Set `SEEDLOOM_PROVIDER` (or pass `--provider`) plus the matching API key env var.
`SEEDLOOM_MODEL` overrides the default model for any provider.

| Provider | `SEEDLOOM_PROVIDER` | API key env var | Notes |
|---|---|---|---|
| Anthropic (Claude) | `anthropic` | `ANTHROPIC_API_KEY` | default |
| OpenAI | `openai` | `OPENAI_API_KEY` | |
| Google Gemini | `gemini` | `GEMINI_API_KEY` | official Gemini API; free tier is capped at 20 requests/day per model - schemas with many tables will likely exhaust it in one run |
| Ollama (local) | `ollama` | - | run any open-source model locally; needs `ollama serve` |
| Groq | `groq` | `GROQ_API_KEY` | free tier, serves open-source models fast |
| Together AI | `together` | `TOGETHER_API_KEY` | open-source models, free tier |
| Fireworks AI | `fireworks` | `FIREWORKS_API_KEY` | open-source models |
| OpenRouter | `openrouter` | `OPENROUTER_API_KEY` | many free `:free`-suffixed open-source models |
| DeepSeek | `deepseek` | `DEEPSEEK_API_KEY` | |
| Mistral | `mistral` | `MISTRAL_API_KEY` | |
| LM Studio (local) | `lmstudio` | - | local server, OpenAI-compatible |
| vLLM (local) | `vllm` | - | local server, OpenAI-compatible |
| text-generation-webui (local) | `text_generation_webui` | - | local server, OpenAI-compatible |
| Any OpenAI-compatible endpoint | `openai_compatible` | `OPENAI_COMPATIBLE_API_KEY` | set `SEEDLOOM_BASE_URL` |

Ollama host defaults to `http://localhost:11434`; override with `SEEDLOOM_HOST` or `--host`.
Custom/self-hosted OpenAI-compatible endpoints use `SEEDLOOM_BASE_URL` or `--base-url`.
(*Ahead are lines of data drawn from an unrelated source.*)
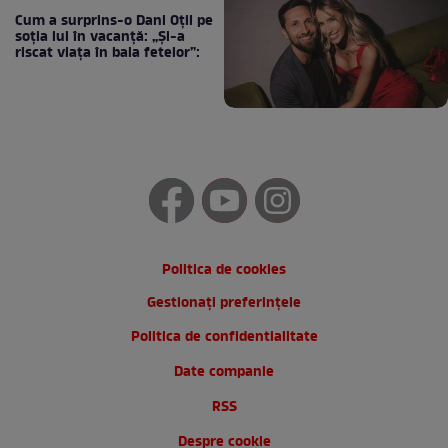
Cum a surprins-o Dani Oțil pe
soția lui în vacanță: „Și-a
riscat viața în baia fetelor”:
Politica de cookies
Gestionați preferințele
Politica de confidentialitate
Date companie
RSS
Despre cookie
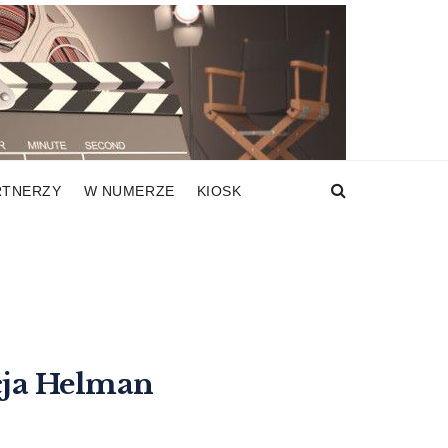
RTNERZY
W NUMERZE
KIOSK
cja Helman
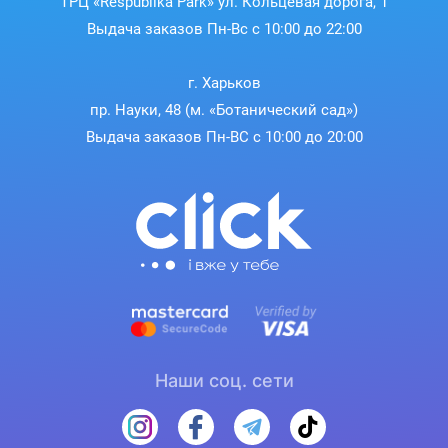
ТРЦ «Respublika Park» ул. Кольцевая дорога, 1
Выдача заказов Пн-Вс с 10:00 до 22:00
г. Харьков
пр. Науки, 48 (м. «Ботанический сад»)
Выдача заказов Пн-ВС с 10:00 до 20:00
Наши соц. сети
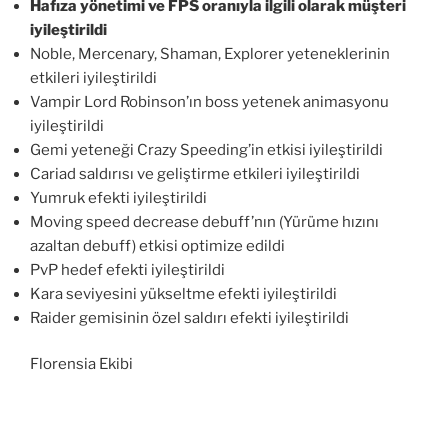
Hafıza yönetimi ve FPS oranıyla ilgili olarak müşteri
iyileştirildi
Noble, Mercenary, Shaman, Explorer yeteneklerinin
etkileri iyileştirildi
Vampir Lord Robinson’ın boss yetenek animasyonu
iyileştirildi
Gemi yeteneği Crazy Speeding’in etkisi iyileştirildi
Cariad saldırısı ve geliştirme etkileri iyileştirildi
Yumruk efekti iyileştirildi
Moving speed decrease debuff’nın (Yürüme hızını
azaltan debuff) etkisi optimize edildi
PvP hedef efekti iyileştirildi
Kara seviyesini yükseltme efekti iyileştirildi
Raider gemisinin özel saldırı efekti iyileştirildi
Florensia Ekibi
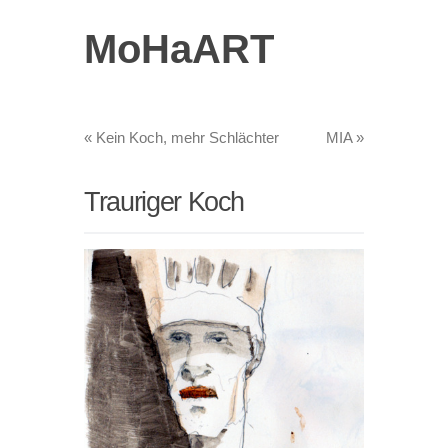
MoHaART
«
Kein Koch, mehr Schlächter
MIA
»
Trauriger Koch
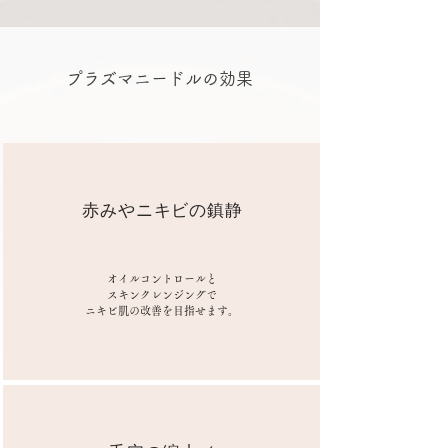
プラズマニードルの効果
​赤みやニキビの鎮静
オイルコントロールと
スキンクレンジングで
​ニキビ肌の改善を目指せます。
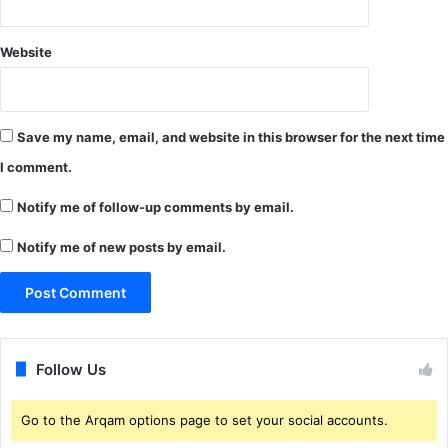
टौ
श
ती
न
Website
ए
का
वं
र्ड
आ
की
सा
आ
Save my name, email, and website in this browser for the next time
न
व
नि
श्य
I comment.
य
क
मों
ता
Notify me of follow-up comments by email.
से
न
लो
हीं
Notify me of new posts by email.
न
ले
ना
हु
आ
Follow Us
आ
सा
न
Go to the Arqam options page to set your social accounts.
.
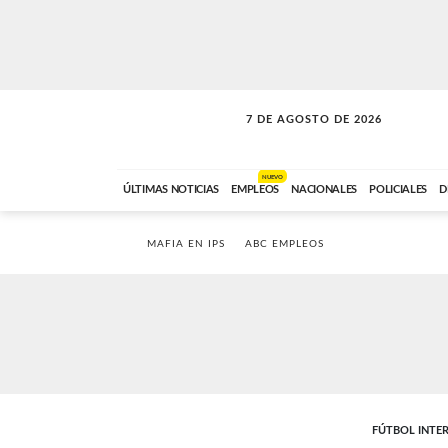
7 DE AGOSTO DE 2026
SOLO MÚSICA
ABC FM
00:00 A 05:59
NUEVO
ÚLTIMAS NOTICIAS
EMPLEOS
NACIONALES
POLICIALES
D
MAFIA EN IPS
ABC EMPLEOS
FÚTBOL INTE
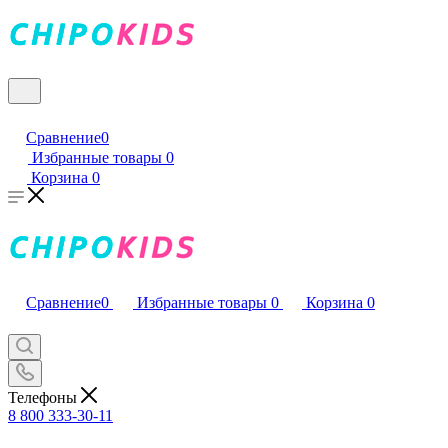
Сравнение
0
Избранные товары
0
Корзина
0
Сравнение
0
Избранные товары
0
Корзина
0
Телефоны
8 800 333-30-11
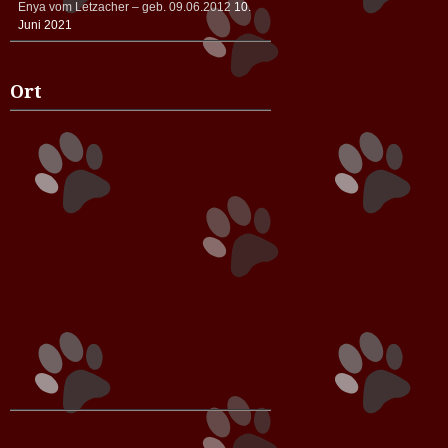
Enya vom Letzacher – geb. 09.06.2012
10.
Juni 2021
Ort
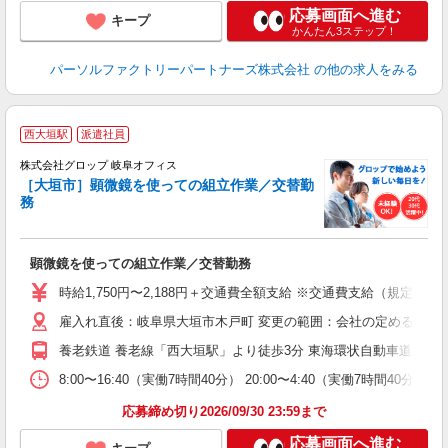
応募画面へ進む
キープ
かんたん3ステップ！
パーソルファクトリーパートナーズ株式会社
の他の求人をみる
西大垣駅
派遣社員
株式会社グロップ 岐阜オフィス
［大垣市］顕微鏡を使っての組立作業／交替勤
務
出
顕微鏡を使っての組立作業／交替勤務
履
卒
時給1,750円〜2,188円＋交通費全額支給 ※交通費支給（規定あり
（
雇入れ直後：岐阜県大垣市木戸町 変更の範囲：会社の定める就業
売
率
養老鉄道 養老線「西大垣駅」より徒歩3分 東海環状自動車道「大
貸
8:00〜16:40（実働7時間40分） 20:00〜4:40（実働7
応募締め切り2026/09/30 23:59まで
応募画面へ進む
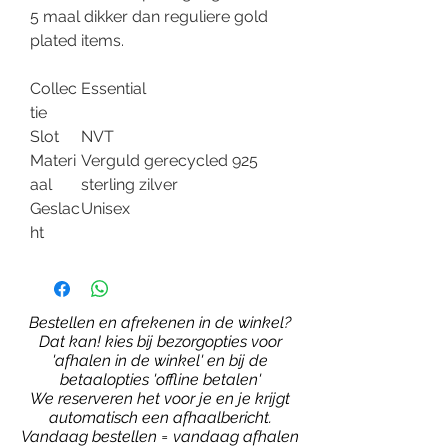
5 maal dikker dan reguliere gold
plated items.
Collec
Essential
tie
Slot
NVT
Materi
Verguld gerecycled 925
aal
sterling zilver
Geslac
Unisex
ht
Bestellen en afrekenen in de winkel?
Dat kan! kies bij bezorgopties voor
'afhalen in de winkel' en bij de
betaalopties 'offline betalen'
We reserveren het voor je en je krijgt
automatisch een afhaalbericht.
Vandaag bestellen = vandaag afhalen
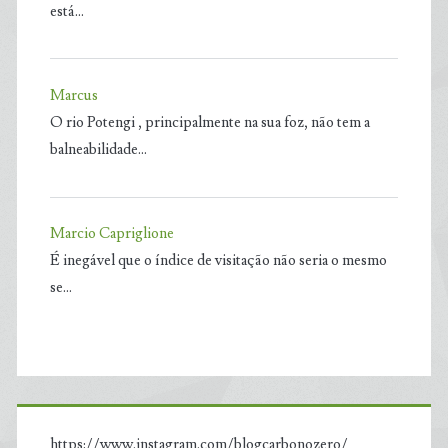
está…
Marcus
O rio Potengi , principalmente na sua foz, não tem a
balneabilidade…
Marcio Capriglione
É inegável que o índice de visitação não seria o mesmo
se…
https://www.instagram.com/blogcarbonozero/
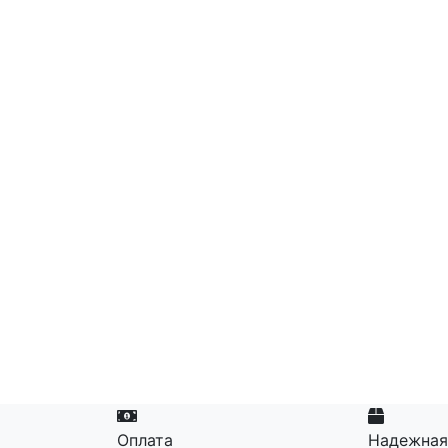
Оплата
Надежная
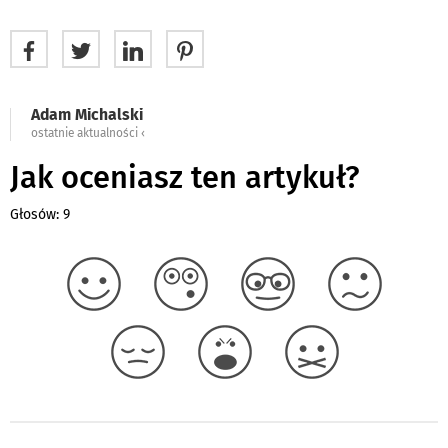
Adam Michalski
ostatnie aktualności ‹
Jak oceniasz ten artykuł?
Głosów: 9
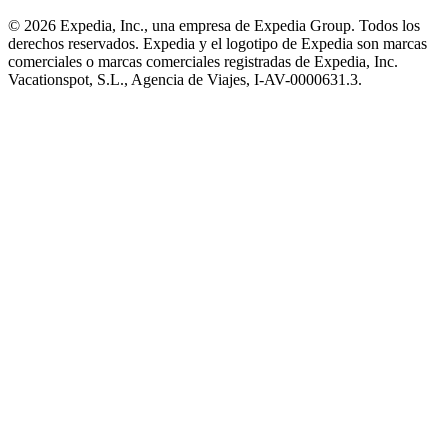
© 2026 Expedia, Inc., una empresa de Expedia Group. Todos los
derechos reservados. Expedia y el logotipo de Expedia son marcas
comerciales o marcas comerciales registradas de Expedia, Inc.
Vacationspot, S.L., Agencia de Viajes, I-AV-0000631.3.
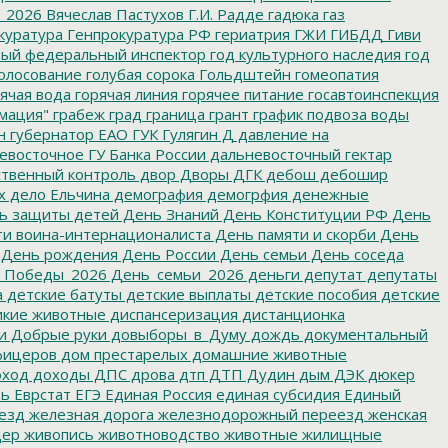
_2026
Вячеслав Пастухов
Г.И. Радде
гадюка
газ
куратура
Генпрокуратура РФ
гериатрия
ГЖИ
ГИБДД
Гиви
ный федеральный инспектор
год культурного наследия
год
олосование
голубая сорока
Гольдштейн
гомеопатия
ячая вода
горячая линия
горячее питание
госавтоинспекция
мация"
грабеж
град
граница
грант
график подвоза воды
н
губернатор ЕАО
ГУК
Гулягин
Д
давление на
восточное ГУ Банка России
дальневосточный гектар
твенный контроль
двор
Дворы
ДГК
дебош
дебошир
х
дело Ельчина
демография
демогрфия
денежные
ь защиты детей
День Знаний
День Конституции РФ
День
и воина-интернационалиста
День памяти и скорби
День
День рождения
День России
День семьи
День соседа
_Победы_2026
День_семьи_2026
деньги
депутат
депутаты
а
детские батуты
детские выплаты
детские пособия
детские
кие животные
диспансеризация
дистанционка
и
Добрые руки
довыборы_в_Думу
дождь
документальный
фицеров
дом престарелых
домашние животные
ход
доходы
ДПС
дрова
дтп
ДТП
Дудин
дым
ДЭК
дюкер
ть
Еврстат
ЕГЭ
Единая Россия
единая субсидия
Единый
езд
железная дорога
железнодорожный переезд
женская
дер
живопись
животноводство
животные
жилищные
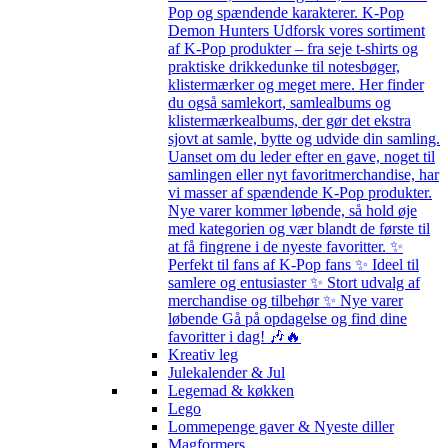
Pop og spændende karakterer. K-Pop
Demon Hunters Udforsk vores sortiment
af K-Pop produkter – fra seje t-shirts og
praktiske drikkedunke til notesbøger,
klistermærker og meget mere. Her finder
du også samlekort, samlealbums og
klistermærkealbums, der gør det ekstra
sjovt at samle, bytte og udvide din samling.
Uanset om du leder efter en gave, noget til
samlingen eller nyt favoritmerchandise, har
vi masser af spændende K-Pop produkter.
Nye varer kommer løbende, så hold øje
med kategorien og vær blandt de første til
at få fingrene i de nyeste favoritter. ✨
Perfekt til fans af K-Pop fans ✨ Ideel til
samlere og entusiaster ✨ Stort udvalg af
merchandise og tilbehør ✨ Nye varer
løbende Gå på opdagelse og find dine
favoritter i dag! 🎶🔥
Kreativ leg
Julekalender & Jul
Legemad & køkken
Lego
Lommepenge gaver & Nyeste diller
Magformers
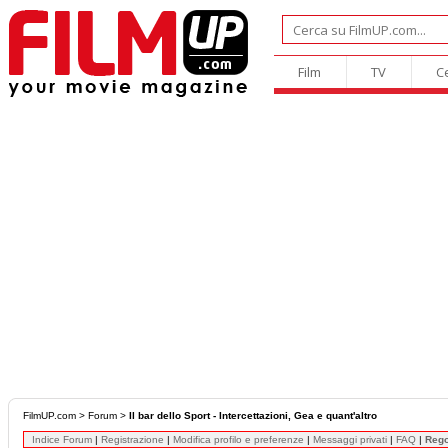
Film
TV
C
FilmUP.com
>
Forum
>
Il bar dello Sport - Intercettazioni, Gea e quant'altro
Indice Forum
|
Registrazione
|
Modifica profilo e preferenze
|
Messaggi privati
|
FAQ
|
Reg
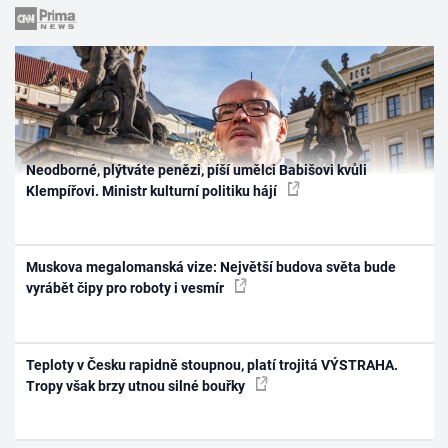
Neodborné, plýtváte penězi, píší umělci Babišovi kvůli
Klempířovi. Ministr kulturní politiku hájí
Muskova megalomanská vize: Největší budova světa bude
vyrábět čipy pro roboty i vesmír
Teploty v Česku rapidně stoupnou, platí trojitá VÝSTRAHA.
Tropy však brzy utnou silné bouřky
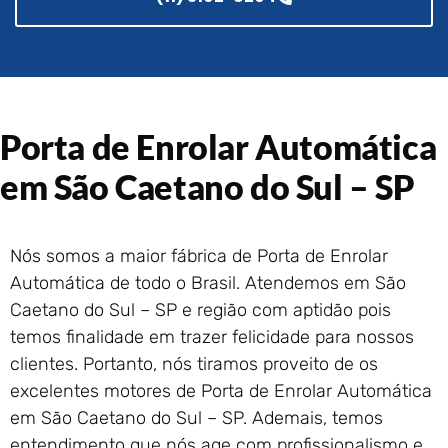
Portão de Garagem de
Enrolar em Rio das Ostras –
RJ
Portão de Garagem de
Enrolar em Queimados – RJ
Portão de Garagem de
Porta de Enrolar Automática
Enrolar em Petrópolis – RJ
em São Caetano do Sul – SP
Portão de Garagem de
Enrolar em Paraty – RJ
Portão de Garagem de
Enrolar em Nova Iguaçu – RJ
Nós somos a maior fábrica de Porta de Enrolar
Portão de Garagem de
Automática de todo o Brasil. Atendemos em São
Enrolar em Nova Friburgo –
Caetano do Sul – SP e região com aptidão pois
RJ
temos finalidade em trazer felicidade para nossos
clientes. Portanto, nós tiramos proveito de os
excelentes motores de Porta de Enrolar Automática
em São Caetano do Sul – SP. Ademais, temos
entendimento que nós age com profissionalismo e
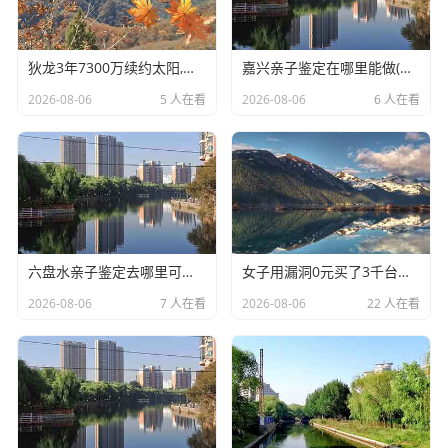
狄龙3年7300万续约太阳,放弃顶薪换双赢
嘉兴亲子鉴定在哪里能做(DNA亲子鉴定用什么样品准确)
2026-08-06
5 人在看
2026-08-06
6 人在看
六盘水亲子鉴定去哪里可以做(DNA亲子鉴定哪家医院好一点)
女子用漏洞0元买了3千台电器,涉案金额169万元
2026-08-06
7 人在看
2026-08-06
22 人在看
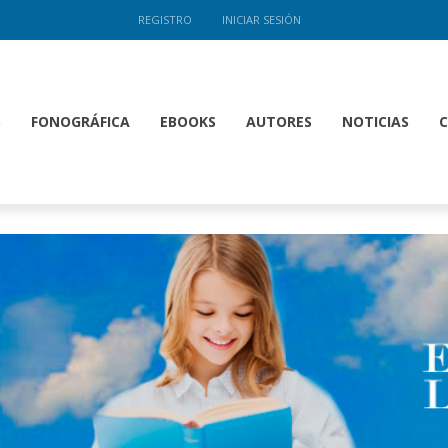
REGISTRO
INICIAR SESIÓN
S
FONOGRÁFICA
EBOOKS
AUTORES
NOTICIAS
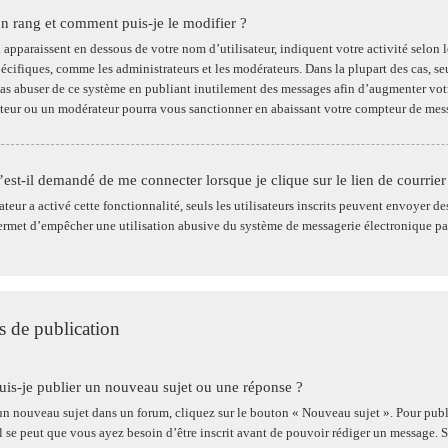
n rang et comment puis-je le modifier ?
i apparaissent en dessous de votre nom d’utilisateur, indiquent votre activité selon
spécifiques, comme les administrateurs et les modérateurs. Dans la plupart des cas, s
as abuser de ce système en publiant inutilement des messages afin d’augmenter votr
teur ou un modérateur pourra vous sanctionner en abaissant votre compteur de mes
est-il demandé de me connecter lorsque je clique sur le lien de courrier 
ateur a activé cette fonctionnalité, seuls les utilisateurs inscrits peuvent envoyer d
ermet d’empêcher une utilisation abusive du système de messagerie électronique par 
 de publication
s-je publier un nouveau sujet ou une réponse ?
un nouveau sujet dans un forum, cliquez sur le bouton « Nouveau sujet ». Pour publ
l se peut que vous ayez besoin d’être inscrit avant de pouvoir rédiger un message. S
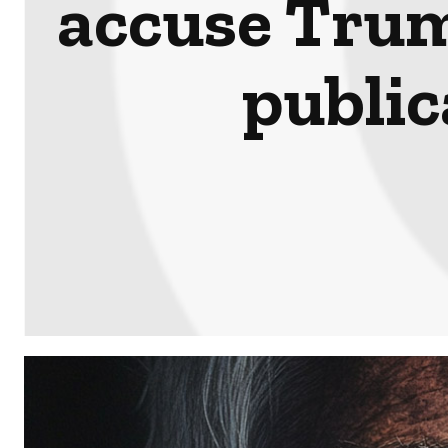
accuse Trump
publi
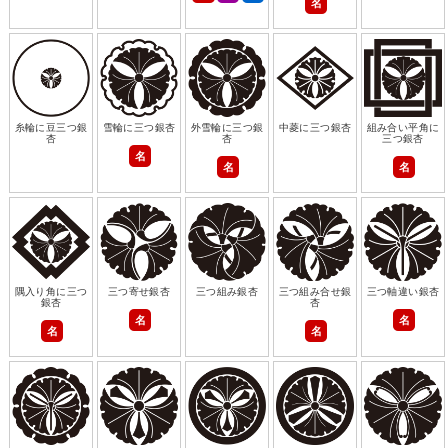
名
糸輪に豆三つ銀
雪輪に三つ銀杏
外雪輪に三つ銀
中菱に三つ銀杏
組み合い平角に
杏
杏
三つ銀杏
名
名
名
隅入り角に三つ
三つ寄せ銀杏
三つ組み銀杏
三つ組み合せ銀
三つ軸違い銀杏
銀杏
杏
名
名
名
名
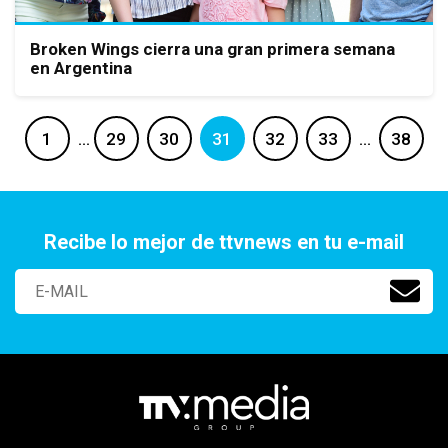
Broken Wings cierra una gran primera semana
en Argentina
1
…
29
30
31
32
33
…
38
Recibe lo mejor de ttvnews en tu e-mail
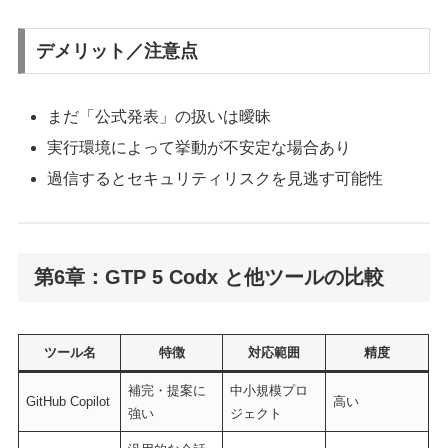
デメリット／注意点
まだ「公式発表」の扱いは曖昧
実行環境によって挙動が不安定な場合あり
過信するとセキュリティリスクを見逃す可能性
第6章：GTP 5 Codx と他ツールの比較
ツール名
特徴
対応範囲
精度
補完・提案に
中小規模プロ
GitHub Copilot
高い
強い
ジェクト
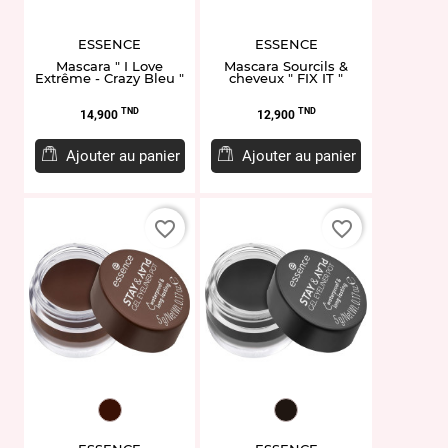
ESSENCE
ESSENCE
Mascara " I Love
Mascara Sourcils &
Extrême - Crazy Bleu "
cheveux " FIX IT "
Prix
Prix
TND
TND
14,900
12,900
Ajouter au panier
Ajouter au panier
favorite_border
favorite_border
EY944665.02
EY944664.01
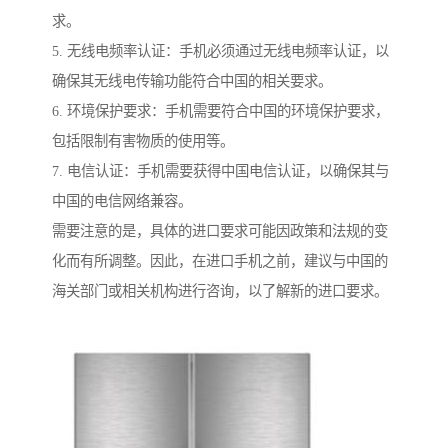
求。
5. 无线电频率认证：手机必须通过无线电频率认证，以
确保其无线电传输功能符合中国的相关要求。
6. 环境保护要求：手机需要符合中国的环境保护要求，
包括限制有害物质的使用等。
7. 电信认证：手机需要获得中国电信认证，以确保其与
中国的电信网络兼容。
需要注意的是，具体的进口要求可能因政策和法规的变
化而有所调整。因此，在进口手机之前，建议与中国的
海关部门或相关机构进行咨询，以了解新的进口要求。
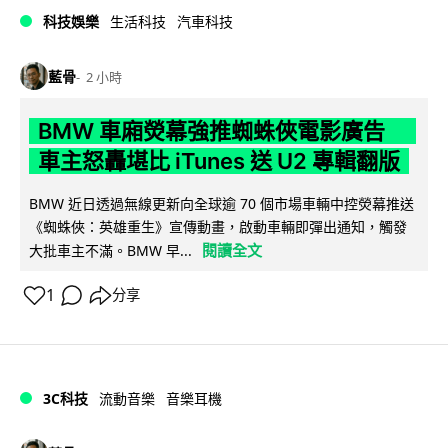
科技娛樂
生活科技
汽車科技
藍骨
2 小時
BMW 車廂熒幕強推蜘蛛俠電影廣告
車主怒轟堪比 iTunes 送 U2 專輯翻版
BMW 近日透過無線更新向全球逾 70 個市場車輛中控熒幕推送
《蜘蛛俠：英雄重生》宣傳動畫，啟動車輛即彈出通知，觸發
閱讀全文
大批車主不滿。BMW 早...
1
分享
3C科技
流動音樂
音樂耳機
A note on **Google Antigravity**: it's a desktop agentic IDE, not something with
a public API for scripts like this to call. If you want Google's models
programmatically, `gemini` (the official Gemini API) is the supported path -
same models, real API key, free tier included.

## How it works

1. **Introspect** - queries `information_schema` / `pg_catalog` to build a full
   picture of your schema: columns, types, nullability, uniqueness, enums, and
   foreign keys. ORM/migration bookkeeping tables are filtered out automatically.
2. **Order** - topologically sorts tables so parents are always seeded before
   their dependents (`users` → `orders` → `order_items`).
3. **Generate** - for each table, builds a JSON Schema describing exactly what
   a valid row looks like (including an `enum` of real parent-key values for
   any FK column) and asks the configured provider to fill it in via
   tool-use / structured output. Image/video columns are then populated with
   real, working CDN URLs rather than model-invented links.
4. **Insert** - batch-inserts the generated rows and tracks the primary keys
   the database assigns, so the *next* table's foreign keys always point at
   something real.

## Rate limits

Cloud providers get automatic retry with exponential backoff on transient
429/rate-limit errors, honoring the provider's own suggested retry delay
when it's present in the error. If a provider reports a **daily** quota is
exhausted (e.g. Gemini's free-tier 20-requests/day cap), seedloom fails
fast with a clear message instead of retrying for several minutes against
a quota that won't reset - switch `--provider`/`--model` or re-run once it
resets. Already-seeded tables are skipped automatically on the next run.

## Limitations (v1)

- PostgreSQL only (MySQL/SQLite support welcome as a PR)
- Single-column primary keys only for FK-pool tracking (composite PKs insert fine, just aren't reused as FK sources yet)
- No deferred-constraint support for genuinely cyclic FK relationships between two tables
- No per-provider quota/cost estimation before a run - a large schema can burn through a free-tier daily quota in a single `seedloom run`

## Contributing

PRs welcome - this was built as a learning project and is deliberately kept
readable over clever. Good first contributions: MySQL/SQLite introspection,
composite PK support, a `--seed-from-existing` mode that samples real rows
for context instead of generating from scratch.